> [EXTRACTED TEXT]
For mild environmental allergies, the following approach is recommended:
- Bathing as often as once a week in a soap-free oatmeal shampoo helps remove allergens off your dog’s skin and decreases itching. For a dog that licks his feet excessively, baby wipes can be used daily or every other day to remove allergens from the feet.
- Antihistamines some over-the-counter antihistamines such as Benadryl or Zyrtec may help control symptoms of environmental allergies if appropriate for your dog and administered as recommended by your veterinarian.
- Fish oil acts as a natural anti-inflammatory that can decrease itching. Dogs weighing 60–100 lbs. can have about 2,000 mg of fish oil in their food per day. These can be purchased at your local drugstore or online.
If the itching is severe enough that bathing, antihistamines, and fish oil do not help, your veterinarian may recommend stronger medications.
Can dog food cause allergies?
Food allergies can also cause symptoms, and treating them is a process of trial and error. In order to find the best treatment for your pup your vet may recommend a prescribed diet change, or a “food trial,” if she suspects a food allergy. Keep in mind, to eliminate any confusion or false findings, no other types of dog food or puppy treats can be fed during a prescribed diet food trial.
The most common culprit of food allergies is the protein source in dog food, not gluten or grain as many may claim. Some dogs will show improvement within four weeks of a food trial, but 12 weeks of strict adherence to the new food are required to determine a true response. If the itching doesn’t improve in 12 weeks, it doesn’t necessarily mean the dog doesn’t have a food allergy; it could be that the right diet hasn’t been found.

> [DATA]

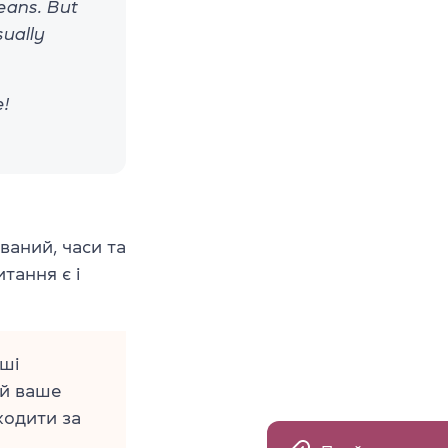
eans. But
sually
e!
ваний, часи та
тання є і
аші
 й ваше
иходити за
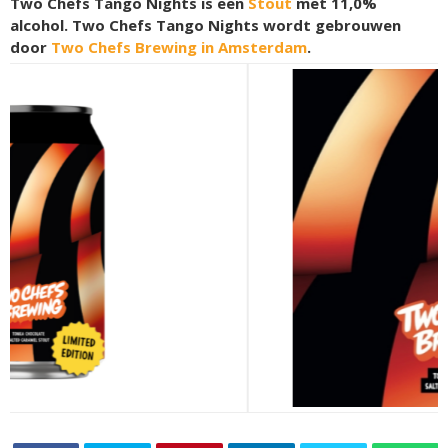
Two Chefs Tango Nights is een
Stout
met 11,0%
alcohol. Two Chefs Tango Nights wordt gebrouwen
door
Two Chefs Brewing in Amsterdam
.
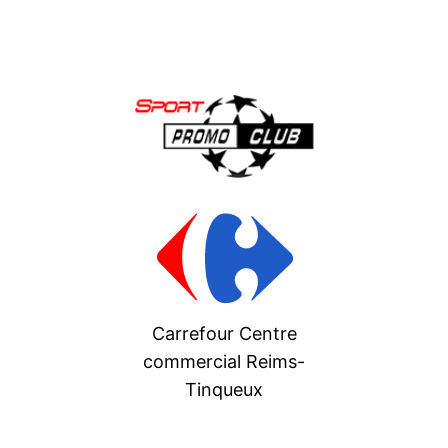
Carrefour Centre
commercial Reims-
Tinqueux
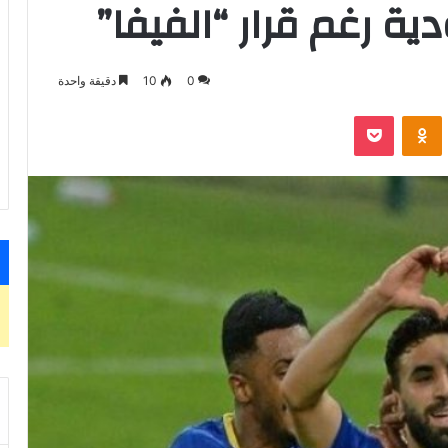
ة رغم قرار “الفيفا”
0
10
دقيقة واحدة
VKontak
Odnoklassniki
‫Pocket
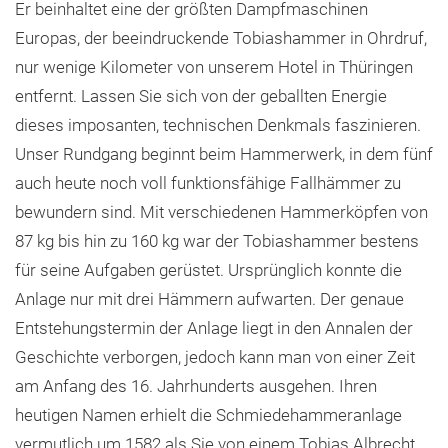
Er beinhaltet eine der größten Dampfmaschinen
Europas, der beeindruckende Tobiashammer in Ohrdruf,
nur wenige Kilometer von unserem Hotel in Thüringen
entfernt. Lassen Sie sich von der geballten Energie
dieses imposanten, technischen Denkmals faszinieren.
Unser Rundgang beginnt beim Hammerwerk, in dem fünf
auch heute noch voll funktionsfähige Fallhämmer zu
bewundern sind. Mit verschiedenen Hammerköpfen von
87 kg bis hin zu 160 kg war der Tobiashammer bestens
für seine Aufgaben gerüstet. Ursprünglich konnte die
Anlage nur mit drei Hämmern aufwarten. Der genaue
Entstehungstermin der Anlage liegt in den Annalen der
Geschichte verborgen, jedoch kann man von einer Zeit
am Anfang des 16. Jahrhunderts ausgehen. Ihren
heutigen Namen erhielt die Schmiedehammeranlage
vermutlich um 1582 als Sie von einem Tobias Albrecht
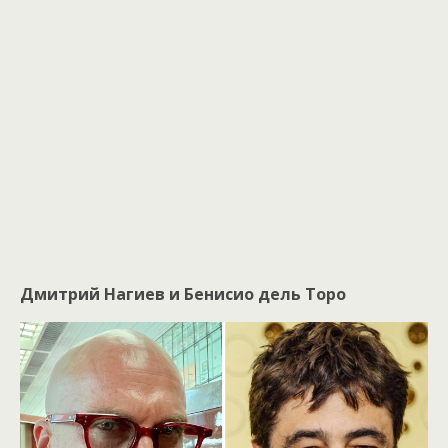
Дмитрий Нагиев и Бенисио дель Торо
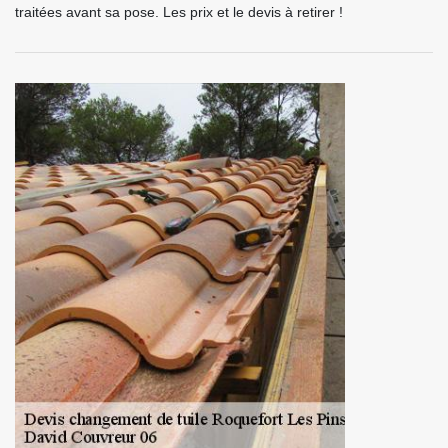
traitées avant sa pose. Les prix et le devis à retirer !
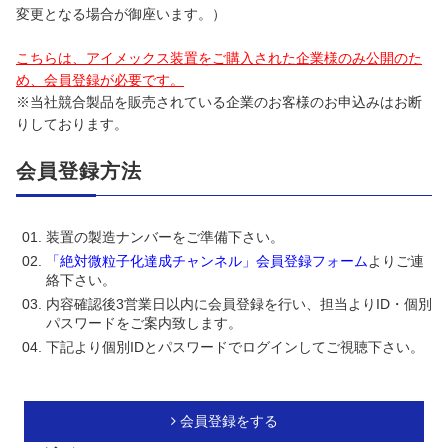
変更となる場合が御座います。）
こちらは、アイメックス装置をご購入された企業様のみ公開のた
め、
会員登録が必要です。
※当社競合製品を販売されている企業のお客様のお申込みはお断
りしております。
会員登録方法
装置の製造ナンバーをご準備下さい。
「絶対微粒子化達成チャンネル」会員登録フォーム
よりご連
絡下さい。
内容確認後3営業日以内に会員登録を行い、担当よりID・個別
パスワードをご案内致します。
下記より個別IDとパスワードでログインしてご視聴下さい。
会員登録をする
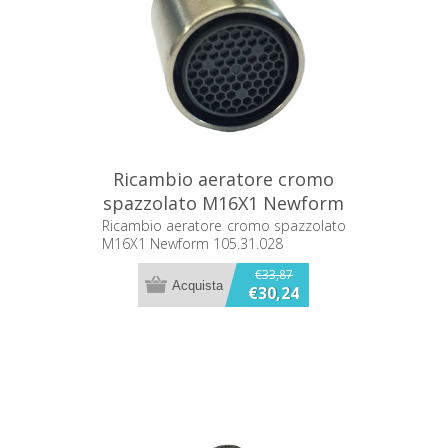
Ricambio aeratore cromo
spazzolato M16X1 Newform
105.31.028
Ricambio aeratore cromo spazzolato
M16X1 Newform 105.31.028
€33,87
€30,24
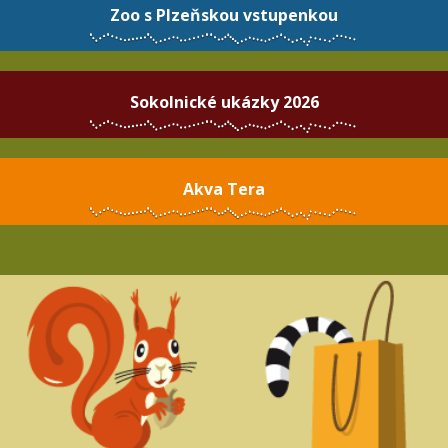
Zoo s Plzeňskou vstupenkou
Sokolnické ukázky 2026
Akva Tera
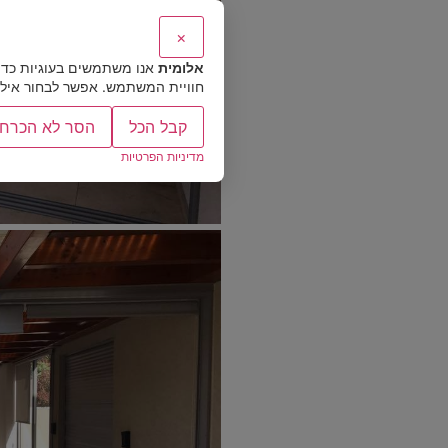
×
אלומית
אנו משתמשים בעוגיות כדי
חוויית המשתמש. אפשר לבחור אילו ס
קבל הכל
הסר לא הכרחי
מדיניות הפרטיות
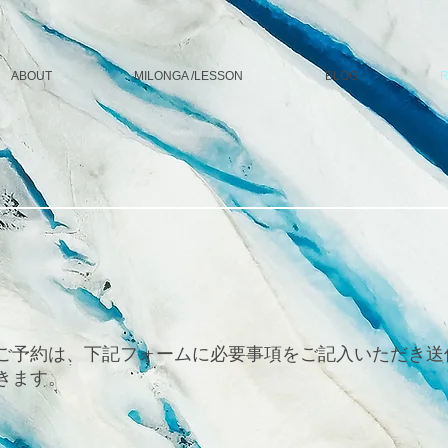
ABOUT
MILONGA /LESSON
BLOG
R
ご予約は、下記フォームに必要事項をご記入いただき送
きます。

> [SET OF TASKS]
[1] In the text on dog allergies, duplicate the part that begins at the words "For mild environmental" and stops after the words "from the feet.".
[2] List the approaches that the text on dog allergies recommends, in its bulleted points, for mild environmental allergies.
[3] Answer these from the text on dog allergies:
(a) About how much fish oil per day can dogs weighing 60–100 lbs. have in their food?
(b) What is the most common culprit of food allergies?
(c) How many weeks of strict adherence to the new food are required to determine a true response?

> [SOLUTIONS TO EACH TASK]
[1]
For mild environmental allergies, the following approach is recommended:
- Bathing as often as once a week in a soap-free oatmeal shampoo helps remove allergens off your dog’s skin and decreases itching. For a dog that licks his feet excessively, baby wipes can be used daily or every other day to remove allergens from the feet.

[2]
- Bathing in a soap-free oatmeal shampoo
- Antihistamines
- Fish oil

[3]
(a) About 2,000 mg
(b) The protein source in dog food
(c) 12 weeks